The third paper addressed the question of whether the non-coding RNA PTENP1 has a functional role in breast cancer through ceRNA interactions. We found a diverging role for PTENP1 that was dependent on the tumor´s ER status. PTENP1 overexpression increased both the PTEN transcript and PTEN protein in ER negative cell lines, while ER positive cell lines had decreased PTEN transcript and unchanged PTEN expression subsequent to pseudogene transduction. By implanting PTENP1- overexpressing breast cancer cells in mice, PTENP1 reduced tumor growth in ER negative breast cancer, while it increased tumor growth in ER positive breast cancer. This effect seemed unrelated to PI3K signaling, but rather related to AP2γ and ERsignaling. PTENP1 overexpression increased expression of hsa-miR-26a and profoundly decreased the hsa-miR-26a target ESR1 and thereby ERα expression in the ER positive MCF7. There was also a clinical correlate to this finding, where data from the TCGA database demonstrated that breast tumors with upregulated PTENP1 expression exhibited lower ERα expression than breast tumors with normal or no PTENP1 expression.
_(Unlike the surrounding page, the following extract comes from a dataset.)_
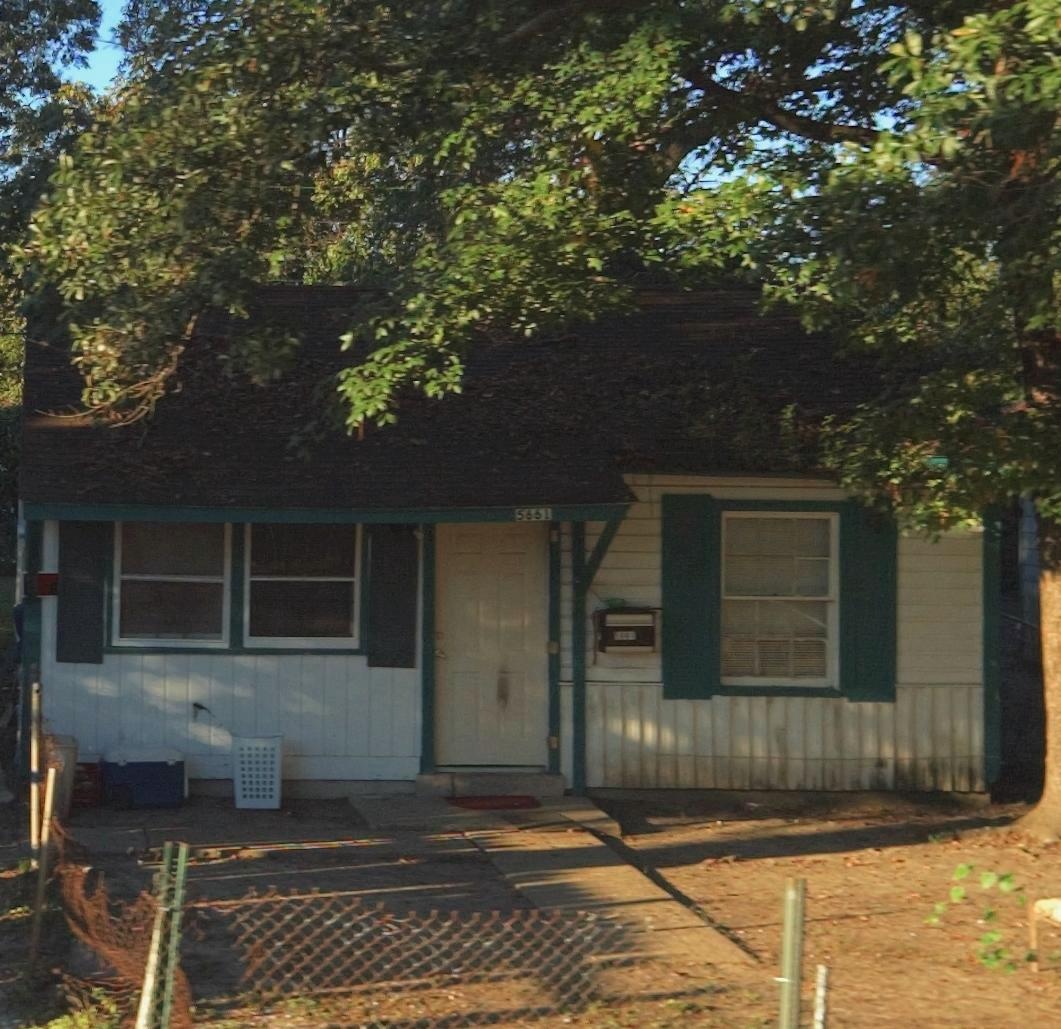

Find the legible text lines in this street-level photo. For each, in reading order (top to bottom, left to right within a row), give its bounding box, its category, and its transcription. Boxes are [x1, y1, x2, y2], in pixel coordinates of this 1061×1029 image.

[516, 509, 551, 521] StreetNumber: 5661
Conclusion and implications: We found a high PTEN gene expression to be associated with worse prognosis for patients with breast cancers harboring preserved p53 function. The finding that a high level of PTEN expression is a marker for bad prognosis in breast cancer is surprising, but indicates that PTEN transcripts may not only influence PTEN protein levels and PI3K signaling, but also interact with other biological mechanisms to promote tumor progression. The interaction between PTEN and TP53 seems essential in this context. Also, we demonstrate that ceRNA interactions are implicated in PTEN regulation, via its pseudogene PTENP1, and this interaction is fundamentally dependent on the tumor´s estrogen receptor status. Furthermore, in estrogen receptor positive breast cancers, upregulated PI3K signaling, and in particular Akt activation, seems to play a key role in resistance to anthracycline treatment, and potentially Akt inhibitors could be introduced in this setting to target chemoresistance.